Provided passage |
Reliance Jio to launch payments bank along with JioPhones.

Reliance Jio board hanging on the store. (Photo: <b>BloombergQuint</b>)
Reliance Jio board hanging on the store. (Photo: BloombergQuint)

Jio Payments Bank Ltd., majority owned by Mukesh Ambani’s Reliance Industries Ltd., plans to launch its banking services when JioPhone deliveries begin in October, a senior company official told BloombergQuint requesting anonymity.

The bank will not have any specialised branches and will service its customers through Jio retail outlets, where they can also get JioPhones, new SIM cards and other network services, the official said.

The payments bank, a 70-30 joint venture between RIL and India’s largest lender State Bank of India, received a final banking licence from the Reserve Bank of India in March. The central bank introduced such lenders to provide low-cost banking services to improve financial inclusion. Like small finance banks, they rely on technology and a frugal business model to reduce costs.

JioPhone, a 4G-enabled feature phone that Ambani unveiled in July, allows users to link the device for UPI-based payments and other banking transactions and also comes with near-field technology. Preorders had to be halted after they began in August due to high demand.

RIL had first received an in-principle approval from the central bank to open a payments bank in August 2015, along with 10 other applicants.

Under the operational guidelines announced in October 2016, the RBI allowed payments banks to engage with group entities at an arm’s length basis to operate as business correspondents. They can also allow employees of the group entity to conduct banking activities, provided the payments bank remains responsible for all such activities.

The RBI also eased branch banking norms by changing the definition of a bank branch in May. The central bank introduced a new category called the ‘banking outlet’, which conducts banking activities for at least four hours a day, five days a week. These outlets could be manned by the bank’s staff or even its business correspondents.

Payments banks, though, have had a slow start. Aditya Birla Nuvo Ltd., Vodafone m-Pesa Ltd. and National Securities Depository Ltd. didn’t launch banking services even two years after receiving initial approvals. Bharti Airtel Ltd. and India Post have already launched operations.

Of the 11 which originally received an in-principle approval from the RBI, three including Tech Mahindra Ltd., Cholamandalam Distribution Services Ltd. and Dilip Shanghvi have opted out. In comparison, all 10 small finance banks which received the in-principle approval around the same time are now operational.

Stored data |
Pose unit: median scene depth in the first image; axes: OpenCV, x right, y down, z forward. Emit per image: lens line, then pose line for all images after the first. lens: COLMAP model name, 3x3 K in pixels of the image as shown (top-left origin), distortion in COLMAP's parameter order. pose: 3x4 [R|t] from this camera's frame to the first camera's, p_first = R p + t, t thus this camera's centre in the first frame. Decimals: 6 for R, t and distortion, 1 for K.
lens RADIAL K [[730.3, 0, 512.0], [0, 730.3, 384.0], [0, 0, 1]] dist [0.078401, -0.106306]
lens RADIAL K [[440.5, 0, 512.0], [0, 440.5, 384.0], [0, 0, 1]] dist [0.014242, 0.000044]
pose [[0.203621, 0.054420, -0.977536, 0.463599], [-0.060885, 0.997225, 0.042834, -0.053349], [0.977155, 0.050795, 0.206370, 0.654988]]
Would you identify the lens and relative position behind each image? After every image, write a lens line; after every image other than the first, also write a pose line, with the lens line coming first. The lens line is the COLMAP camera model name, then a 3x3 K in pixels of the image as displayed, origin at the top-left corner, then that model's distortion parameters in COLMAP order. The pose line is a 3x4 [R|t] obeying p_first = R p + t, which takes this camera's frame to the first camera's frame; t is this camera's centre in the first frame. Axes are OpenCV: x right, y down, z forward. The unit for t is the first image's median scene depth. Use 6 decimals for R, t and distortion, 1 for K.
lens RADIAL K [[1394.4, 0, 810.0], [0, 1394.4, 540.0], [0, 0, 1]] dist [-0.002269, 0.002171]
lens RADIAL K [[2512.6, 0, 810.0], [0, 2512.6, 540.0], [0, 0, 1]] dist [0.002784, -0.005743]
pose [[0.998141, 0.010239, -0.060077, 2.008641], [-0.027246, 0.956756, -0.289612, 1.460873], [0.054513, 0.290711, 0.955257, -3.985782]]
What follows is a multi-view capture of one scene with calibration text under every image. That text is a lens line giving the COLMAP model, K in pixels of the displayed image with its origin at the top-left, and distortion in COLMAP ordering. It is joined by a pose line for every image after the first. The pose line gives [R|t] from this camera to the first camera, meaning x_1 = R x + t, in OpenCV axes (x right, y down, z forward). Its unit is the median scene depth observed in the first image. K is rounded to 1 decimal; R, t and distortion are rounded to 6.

Required action 1 |
Which payments bank applicants does the Jio payments bank article say still hadn't launched banking services two years after receiving initial approval?
Required action 2 |
Please rewrite the Jio payments bank article from "The bank will" up to and including "to reduce costs.", changing "Jio retail outlets" to "Jio stores".
Rely on the Jio payments bank article alone for your responses.

Expected output 1 |
Aditya Birla Nuvo Ltd., Vodafone m-Pesa Ltd. and National Securities Depository Ltd.

Expected output 2 |
The bank will not have any specialised branches and will service its customers through Jio stores, where they can also get JioPhones, new SIM cards and other network services, the official said.

The payments bank, a 70-30 joint venture between RIL and India’s largest lender State Bank of India, received a final banking licence from the Reserve Bank of India in March. The central bank introduced such lenders to provide low-cost banking services to improve financial inclusion. Like small finance banks, they rely on technology and a frugal business model to reduce costs.